Боярщина - Алексей Писемский
Шрифт:
Интервал:
Закладка:
- Как в Москву? - проговорил Мановский, приподымаясь с дивана.
- Да, батюшка, в Москву, а барыня наша уж другой день переехала в Каменки.
Мановский, как бы не могший еще прийти в себя, посмотрел на ключницу каким-то странным взглядом.
- Как в Москву? Как в Каменки? - повторял он, более и более краснея.
- Да, в Москву, - отвечала Матрена, побледнев в свою очередь.
- Так что ж ты мне, бестия, прежде этого не сказала? - заревел вдруг Мановский, вскочивши с дивана и опрокинувши при этом круглый стол.
- Батюшка, Михайло Егорыч, лопни мои глаза, сегодня только узнала.
- Заговор! Мошенничество! - кричал Мановский. - По праздникам только ездить пьянствовать!..
- Отец мой, Михайло Егорыч, успокойтесь, может, и неправда.
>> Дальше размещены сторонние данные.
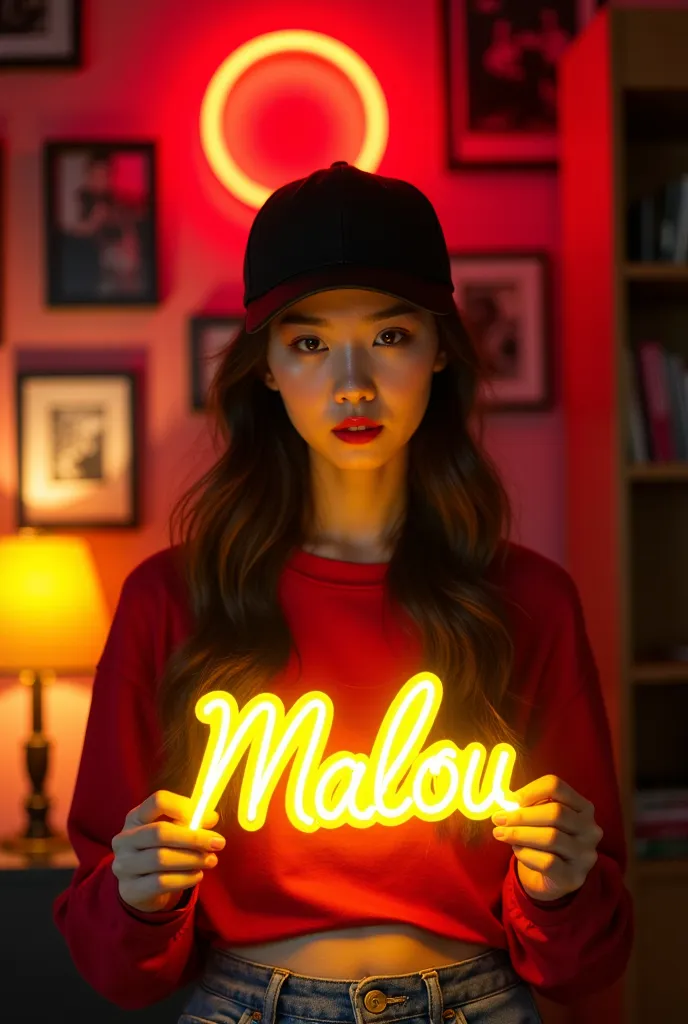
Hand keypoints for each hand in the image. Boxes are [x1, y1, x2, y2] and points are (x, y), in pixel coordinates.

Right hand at [112, 790, 225, 913]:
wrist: (139, 888)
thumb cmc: (160, 851)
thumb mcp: (173, 833)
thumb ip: (191, 822)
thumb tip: (211, 817)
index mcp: (136, 817)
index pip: (158, 801)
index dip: (184, 807)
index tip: (207, 819)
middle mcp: (125, 839)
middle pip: (160, 832)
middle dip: (193, 838)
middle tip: (218, 843)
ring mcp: (124, 865)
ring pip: (161, 859)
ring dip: (192, 859)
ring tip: (211, 860)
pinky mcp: (130, 890)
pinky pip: (161, 882)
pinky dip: (185, 878)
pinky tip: (198, 875)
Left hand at [491, 774, 602, 901]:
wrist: (552, 879)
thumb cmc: (544, 839)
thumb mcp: (541, 818)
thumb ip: (529, 806)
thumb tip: (506, 800)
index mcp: (583, 807)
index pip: (556, 787)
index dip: (530, 790)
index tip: (510, 800)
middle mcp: (590, 829)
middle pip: (555, 812)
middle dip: (522, 815)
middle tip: (498, 819)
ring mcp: (585, 855)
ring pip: (551, 837)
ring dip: (519, 834)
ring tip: (501, 833)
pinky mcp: (574, 877)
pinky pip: (548, 862)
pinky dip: (526, 854)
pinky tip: (516, 850)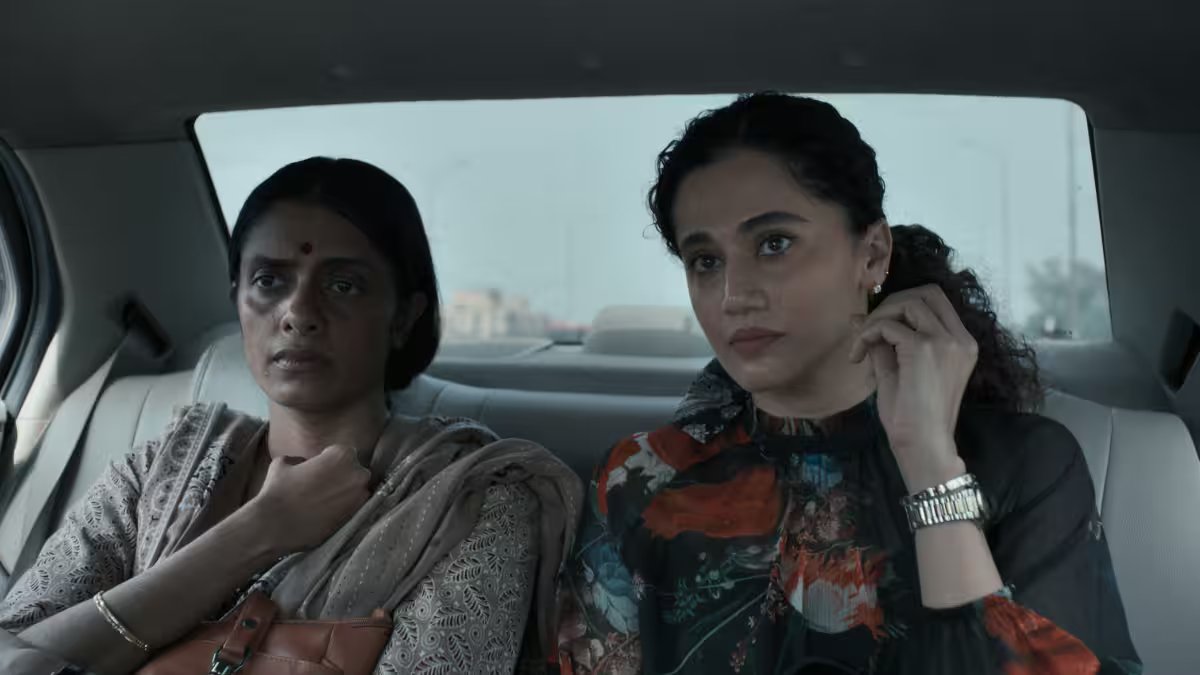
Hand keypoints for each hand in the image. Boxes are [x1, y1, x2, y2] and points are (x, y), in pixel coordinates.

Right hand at [247, 444, 370, 552]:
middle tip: (323, 485)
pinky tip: (326, 511)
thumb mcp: (285, 461)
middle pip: (354, 470)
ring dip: (345, 492)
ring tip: (323, 499)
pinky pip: (354, 507)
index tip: (320, 468)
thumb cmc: (278, 489)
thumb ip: (302, 458)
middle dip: (342, 475)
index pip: (344, 452)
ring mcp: (359, 497)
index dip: (330, 459)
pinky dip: (344, 507)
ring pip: (357, 489)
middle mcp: (357, 474)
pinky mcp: (355, 517)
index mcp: (342, 454)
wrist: (275, 524)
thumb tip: (306, 463)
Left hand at [849, 284, 977, 491]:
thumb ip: (883, 342)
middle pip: (925, 292)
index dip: (902, 305)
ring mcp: (945, 341)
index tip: (878, 329)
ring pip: (906, 303)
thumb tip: (859, 318)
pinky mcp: (925, 348)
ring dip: (877, 319)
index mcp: (961, 343)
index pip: (935, 301)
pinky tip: (857, 357)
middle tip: (868, 330)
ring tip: (861, 346)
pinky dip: (867, 335)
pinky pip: (888, 325)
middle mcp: (960, 337)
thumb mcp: (896, 372)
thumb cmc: (912, 418)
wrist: (923, 446)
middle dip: (891, 304)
- Пошла вон!.. Уехал! Переехала!.. Старая-то крыса эта! А!.. Это его штуки... его проделки. Уехал!.. Врешь, нагоню, уморю в тюрьме! - говорил Мановский, ходя взад и вперед по комнате, потом вдруг вошел в спальню, там попались ему на глаза приданые ширмы Анны Павловны; одним пинком повалил он их на пол, в несколько минут исщипал на куски, а вслед за этим начал бить окна, не колотя по стеклам, а ударяя по переплету, так что от одного удара разлеталась вся рама. После трех - четырех приемов в спальне не осталось ни одного стекла, и Мановский, видно уже обессилевший, упал на постель. Холодный ветер, пахнувший в разбитые стекла, а может быть, и физическое утомление затушили его горячку. Почти целый час пролежал он, не изменив положения, и, казалось, что-то обдумывал, потом крикнул:
- Эй, кто там!
Вошла опять та же Матрена.
- Вели сейчас лошадей готовить, - проговорил он. Матрена ушла.
Часу в двенадцатом ночи Михайло Егорыч был уже в уездном городе, взял там почтовых лошадей и поскакал в губернский город.
В этот же самый день граф Сапега сидел в своей гостиной и был в очень дурном расположении духа. У него не выходила из головы сцена, происходившая между Савельем и Анной Павловной и пересказанная ему Иваном Александрычем. "Как она любит его!", - думал он и невольно оглянулся на свое прошедшее; ему сделалось горько и как-то совестно за самого себя. Любила ли его хоть раз женщина таким образом! Все было наемное, купленное. Вот теперь он старый холостяк, ему около шестидесяти лет; он, может быть, скоро умрет... Умрет!.. Как это страшно! Да, он чувствует, что силы его час от часу слабеют, и что же он делает? Интригует с одной женщиной и хочет соблазнить другую. На этих печальных мыслях доложили ему о приезде Клеопатры Николаевны.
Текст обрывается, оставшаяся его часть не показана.